I'm looking for a efficient data structure/algorithm for storing and searching transliteration based word lookup (like google do: http://www.google.com/transliterate/ but I'm not trying to use google transliteration API). Unfortunately, the natural language I'm trying to work on doesn't have any soundex implemented, so I'm on my own.
For an open source project currently I'm using plain arrays for storing word list and dynamically generating regular expression (based on user input) to match them. It works fine, but regular expression is too powerful or resource intensive than I need. For example, I'm afraid this solution will drain too much battery if I try to port it to handheld devices, as searching over thousands of words with regular expression is too much costly.
There must be a better way to accomplish this for complex languages, how does Pinyin input method work for example?
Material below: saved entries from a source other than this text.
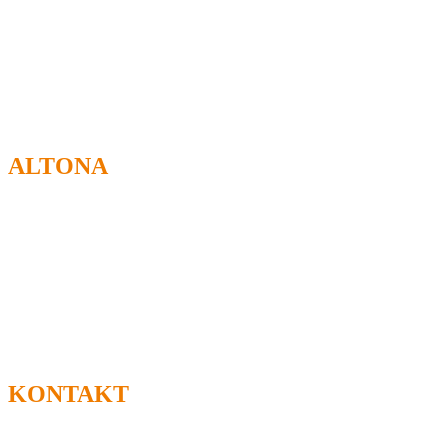
Öffnungszeiten:
Mo.-Sa. 10.00-18.00 Uhr
Warenannahme:
Mo.-Fr. 08.00-17.30 Uhr
Sa. 10.00-17.30 Uhr
ALTONA
Ruhrstraße 51
22761 Hamburg
Öffnungszeiten:
Mo.-Sa. 10.00-18.00 Uhr
Warenannahme:
Mo.-Fr. 08.00-17.30 Uhr
Sa. 10.00-17.30 Uhr
KONTAKT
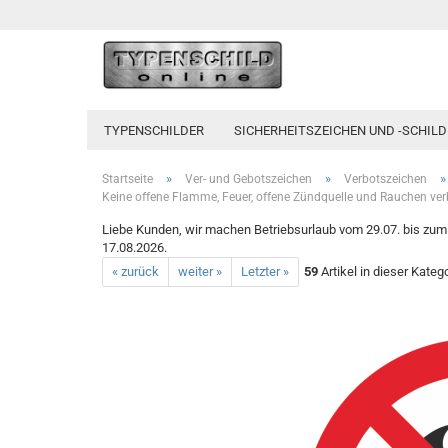
TYPENSCHILDER
SICHERHEITSZEICHEN UND -SCHILD
»
»
»
Startseite
Ver- und Gebotszeichen
Verbotszeichen
Keine offene Flamme, Feuer, offene Zündquelle und Rauchen ve
Liebe Kunden, wir machen Betriebsurlaub vom 29.07. bis zum 1
17.08.2026.
« zurück
weiter »
Letzter »
59
Artikel in dieser Kateg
Any suggestion on where to start?
Thanks in advance.
Edit: If I understand correctly, this is suggested by @Dialecticus-
I want to transliterate from Language1, which has 3 characters a,b,c
to Language2, which has 6 characters p,q,r,x,y,z
. As a result of difference in numbers of characters each language possess and their phones, it is not often possible to define one-to-one mapping.
Lets assume phonetically here is our associative arrays/transliteration table:
a -> p, q
b -> r
c -> x, y, z
We also have a valid word lists in plain arrays for Language2:
...
px
qy
...
If the user types ac
, the possible combinations become px, py, pz, qx, qy, qz
after transliteration step 1. In step 2 we have to do another search in valid word list and will have to eliminate everyone of them except px
and qy
.
What I'm doing currently is not that different from the above approach. Instead of making possible combinations using the transliteration table, I'm building a regular expression [pq][xyz]
and matching that with my valid word list, which provides the output px
and qy
.
I'm eager to know if there is any better method than that.